Il Covid non monopolizza (quasi) più i media e, allo stesso tempo, cresce l’attenzione per i temi dell’inclusione. Il Coronavirus è passato dal 46% di notizie nel 2020 al 25% nel 2021. La narrazione di storie diverse, che spaziano dall’identità di genere all’orientamento sessuale e affettivo, fino a età, etnia e disabilità, sale del 6%. Attenzione, però: non c’è moltissimo da festeggiare. Con questo incremento si ritorna infatti (con un’incidenza di notizie totali del 23%) ai livelli pre-pandemia. È il quadro tratteggiato da Monia Azzolini dell’Osservatorio di Pavia nel suo report annuale su come trattano certi argomenti i mezzi di informazione italiani. La ricerca ha analizzato 42.572 notizie andate in onda nelle edizioni prime time dei 7 principali Tg dal 1° gennaio al 31 dicembre 2021.
Si parla, quindi, dell’anno solare che ci siamo appena lasciato alle spalle, quando ancora la guerra in Ucraina non aveva spostato di nuovo l’attenzione mediatica verso un unico grande tema. Una certezza è che l’informazione televisiva italiana si riconferma saldamente politico-centrica. Lo dimostra il caso del dibattito intorno al popolarissimo Ddl Zan, in cui nell’81,7% dei casi sono stati interpellati come esperti esponenti del mondo politico e solo nel 2,8% rappresentati della comunità Lgbtq+.

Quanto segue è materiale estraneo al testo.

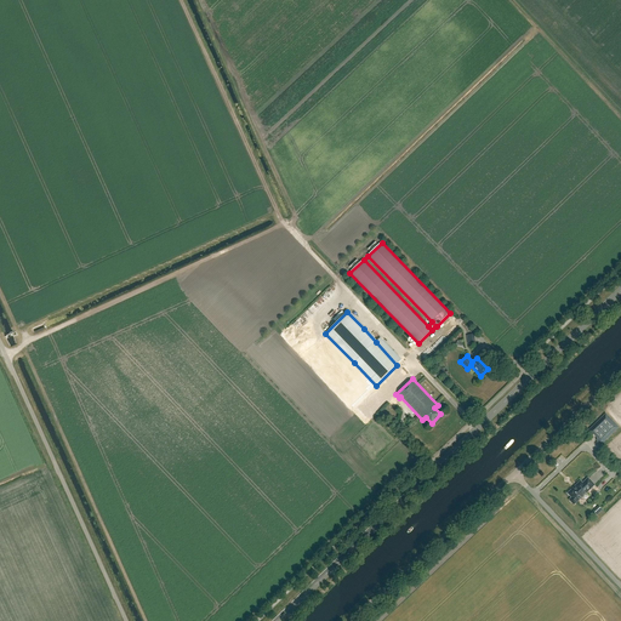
[(619,427),(605,414),(588,431),(592,436),(594,433),(599,438),(597,440),(600,444),(619,427)]
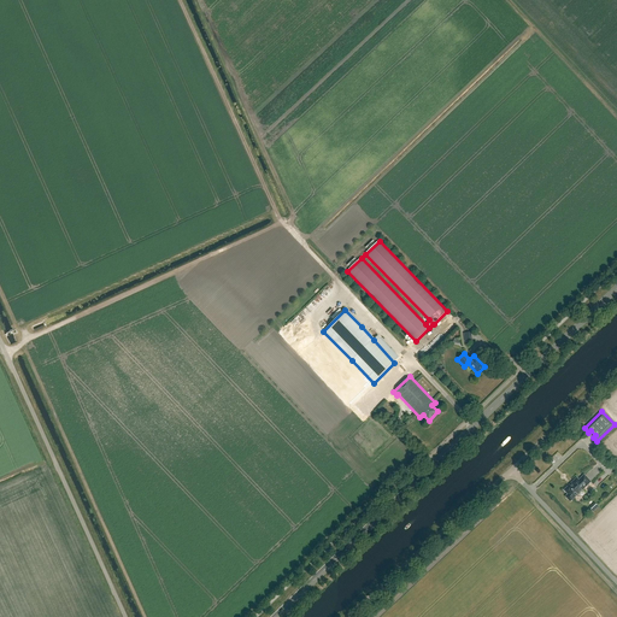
[(591,482),(585,475),(579,481),(577,479),(571,483),(573,485),(570,487),(570,486),(564,491),(569,494),(566,497),(566,498),(570,500),(571,500),(582,489),(591,482)]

Per quanto riguarda la disabilità, si notano dati incoraggianti. Merito delle Paralimpiadi di Tokyo che hanno spinto un racconto diverso e più puntuale sugli atleti. Questo per quel che riguarda l’informazione. “Nella fiction italiana, invece”, spiega Francesca Vecchioni, “sulla rappresentazione della disabilità c’è ancora un grande vuoto, se ne parla poco e male, troppo spesso in modo pietistico e paternalistico”. Anche se nel complesso i prodotti di intrattenimento battono pure questa volta l’informazione e si confermano, anche nel 2021, più attenti al racconto delle diversity.
L’analisi condotta dal Diversity Media Watch su oltre 180 programmi sottolinea che nel 2021 vince il racconto delle generazioni giovani, protagoniste di tante produzioni cinematografiche, seriali e digitali. Da segnalare che la serialità internazionale registra un’ulteriore evoluzione, verso una sempre maggiore inclusività anche dietro la macchina da presa. C’è stato infatti il coinvolgimento di registi, sceneggiatori e produttori appartenenti a gruppi sottorappresentati.
Ancora indietro le trasmissioni italiane più tradizionali. “Nei programmi tv mainstream”, conclude Vecchioni, “le persone sono ancora troppo spesso narrate e non protagoniste dei propri racconti. Sono l’oggetto, non il soggetto. Manca ancora un’espressione della diversità inserita naturalmente nell’offerta mediatica e libera da schemi e registri stereotipati. Segno, probabilmente, che la produzione televisiva, rispetto ad altri canali come le serie, i prodotti digitali o i podcast, per esempio, sia più portata a ritenere il proprio target meno capace di comprendere alcune tematiche legate alla diversità”. Perché se la diversità è un fatto, l’inclusione è il risultato di una scelta.